Lo stesso che attende un signore di Bari. Al posto del web ha preferito esporre un cartello in vetrina: «Noi qui lavoriamo  mentre voi passeggiate e chiacchierate passando tra le macchine. Prima di toglierci quel poco che già prendiamo, cercate di essere più giudiziosi, non fate i soliti PEZZI DI MERDA!!!». Denunciato, per oltraggio a pubblico ufficiale.

Anche M.P., 49 anni, da Dalmine, Bergamo, aveva preso la stessa denuncia. Ma la sua, forse, è la storia più emblematica di tutte, perché spiega un mucchio di cose, e merita di essere raccontata tutta. M. P. ha un bell’accento bergamasco, ma è nato a Sant’Antioco, in Sardegna, particolare non irrilevante, vista la mole di terrone che riserva a una delle vigilesse, rea di averlo multato.

il-vigile-urbano
Gianni Rodari

Lui ha lasciato la sua Honda parcheggiata sul marciapiede e quando arriva, tre vigili – due donne, un uomo – gli hanno già staccato il verbale. Va su tutte le furie: «Siete tre c… che rubano i soldi a chi lavora». Gli epiteti sono  un po’ scontati, e ce ne scusiamo. In genere, la vittima lavora sempre, anche se magari non ha mai pagato le tasse in vita sua, e gli altri invece rubano il lavoro.

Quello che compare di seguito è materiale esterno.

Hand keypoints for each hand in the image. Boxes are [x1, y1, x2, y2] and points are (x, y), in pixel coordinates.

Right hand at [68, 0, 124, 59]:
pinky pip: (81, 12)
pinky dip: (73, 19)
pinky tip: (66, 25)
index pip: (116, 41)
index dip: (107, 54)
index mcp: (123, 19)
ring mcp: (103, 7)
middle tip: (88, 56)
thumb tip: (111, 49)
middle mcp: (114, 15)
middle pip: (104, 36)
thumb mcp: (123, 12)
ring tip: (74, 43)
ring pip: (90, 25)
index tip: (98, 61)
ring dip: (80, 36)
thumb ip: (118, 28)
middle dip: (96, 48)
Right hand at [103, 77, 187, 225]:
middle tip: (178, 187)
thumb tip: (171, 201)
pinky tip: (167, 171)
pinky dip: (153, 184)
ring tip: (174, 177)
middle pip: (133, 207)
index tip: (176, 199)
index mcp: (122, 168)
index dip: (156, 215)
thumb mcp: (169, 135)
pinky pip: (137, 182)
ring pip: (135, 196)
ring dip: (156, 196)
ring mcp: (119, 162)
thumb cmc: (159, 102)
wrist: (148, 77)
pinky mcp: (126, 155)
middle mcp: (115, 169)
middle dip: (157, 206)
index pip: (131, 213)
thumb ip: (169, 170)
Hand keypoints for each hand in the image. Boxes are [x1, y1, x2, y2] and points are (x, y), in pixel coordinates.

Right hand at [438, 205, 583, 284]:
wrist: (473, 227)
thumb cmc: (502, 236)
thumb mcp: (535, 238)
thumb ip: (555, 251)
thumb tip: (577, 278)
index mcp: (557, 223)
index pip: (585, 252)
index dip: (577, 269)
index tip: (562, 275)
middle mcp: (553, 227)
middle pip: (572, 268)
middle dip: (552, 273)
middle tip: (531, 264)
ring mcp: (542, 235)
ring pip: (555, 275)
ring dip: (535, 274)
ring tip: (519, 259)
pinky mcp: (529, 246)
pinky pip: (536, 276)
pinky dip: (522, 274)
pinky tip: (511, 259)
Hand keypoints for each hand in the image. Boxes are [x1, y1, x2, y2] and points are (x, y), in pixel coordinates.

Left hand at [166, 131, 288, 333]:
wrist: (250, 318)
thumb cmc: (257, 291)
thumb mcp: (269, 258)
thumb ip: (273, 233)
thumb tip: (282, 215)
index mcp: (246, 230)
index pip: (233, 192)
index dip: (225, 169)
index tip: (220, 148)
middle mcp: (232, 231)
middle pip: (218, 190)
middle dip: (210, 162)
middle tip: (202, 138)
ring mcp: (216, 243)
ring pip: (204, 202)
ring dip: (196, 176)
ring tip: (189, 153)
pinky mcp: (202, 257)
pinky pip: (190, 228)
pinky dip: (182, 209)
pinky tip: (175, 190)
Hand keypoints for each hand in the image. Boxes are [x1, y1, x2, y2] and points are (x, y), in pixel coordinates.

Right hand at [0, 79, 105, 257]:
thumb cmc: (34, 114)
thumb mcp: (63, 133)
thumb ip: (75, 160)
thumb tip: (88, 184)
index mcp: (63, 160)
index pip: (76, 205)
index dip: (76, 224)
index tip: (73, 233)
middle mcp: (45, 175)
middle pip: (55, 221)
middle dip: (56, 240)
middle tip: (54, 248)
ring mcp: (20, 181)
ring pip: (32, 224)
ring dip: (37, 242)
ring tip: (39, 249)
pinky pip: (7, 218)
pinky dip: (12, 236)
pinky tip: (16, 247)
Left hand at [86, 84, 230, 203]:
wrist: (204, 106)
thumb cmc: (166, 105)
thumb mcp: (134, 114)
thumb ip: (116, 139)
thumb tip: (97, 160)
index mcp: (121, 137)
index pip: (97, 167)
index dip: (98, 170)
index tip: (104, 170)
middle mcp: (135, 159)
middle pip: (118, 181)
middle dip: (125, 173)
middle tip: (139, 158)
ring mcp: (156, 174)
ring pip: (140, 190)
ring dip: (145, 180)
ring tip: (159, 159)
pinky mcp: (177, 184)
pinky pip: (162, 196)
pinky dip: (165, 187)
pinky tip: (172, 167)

I vigili si inalberano e gli chiedono i documenti. Risposta: «Non siete nessuno, non vi dò niente. Che cosa ve ne fate di quelle pistole, andate a prendere i marocchini se ne siete capaci». Una delle vigilesse si espone nell’alterco con il suo marcato accento siciliano. M.P., da Sant’Antioco, la bacchetta per bene, stando a quanto risulta nei verbali, secondo l’accusa: «Terrona di m… Vai a lavorare al tuo paese al Sud, che qui rubi il posto di lavoro ai nostri giovani». Il motociclista è denunciato per resistenza e oltraggio. Si va in Tribunale.

Giudice Donatella Nava. La resistenza decade subito: non c’è. Per il resto, l’irascibile utente della strada

«si limitò a offendere ripetutamente la polizia locale una volta avvedutosi che era stato sanzionato per divieto di sosta del suo motociclo». Morale: «Non vi è dubbio che l’imputato si rivolse in maniera villana agli operanti, ma ciò non contempla la fattispecie di cui all’articolo 337 cp».
Per cui: assolto. Motivo: «Deve ritenersi infatti che la condotta dell’imputato abbia cagionato alle vittime un danno di particolare tenuità».

Tradotto: quegli insulti non fanno male. Ma quand’è che fanno male gli insulti? Detto francamente, a noi non interessa chi ha ragione o torto, ma proviamo un po’ di nausea a dover convivere con questa sagra dell’insulto, con i suoi pistoleri migliori, che in genere sono abbastanza ignoranti (dal latino: ignorare, non è un insulto), da non capire mai quello che gli si dice o gli si contesta, e abbastanza volgari (da vulgo, latino?) da conoscere solo un modo di esprimersi.

cultura civica

Vorremmo che questa gara dell’offesa avesse meno pubblico compiacente, e anche meno giudici compiacenti, forse, e che qualche volta si ritorcesse contro i loro protagonisti. Così, anche solo per sentirmi, almeno una volta, in un paese civile. Ma evidentemente non ho un capito un cazzo (tanto per restare in tema…).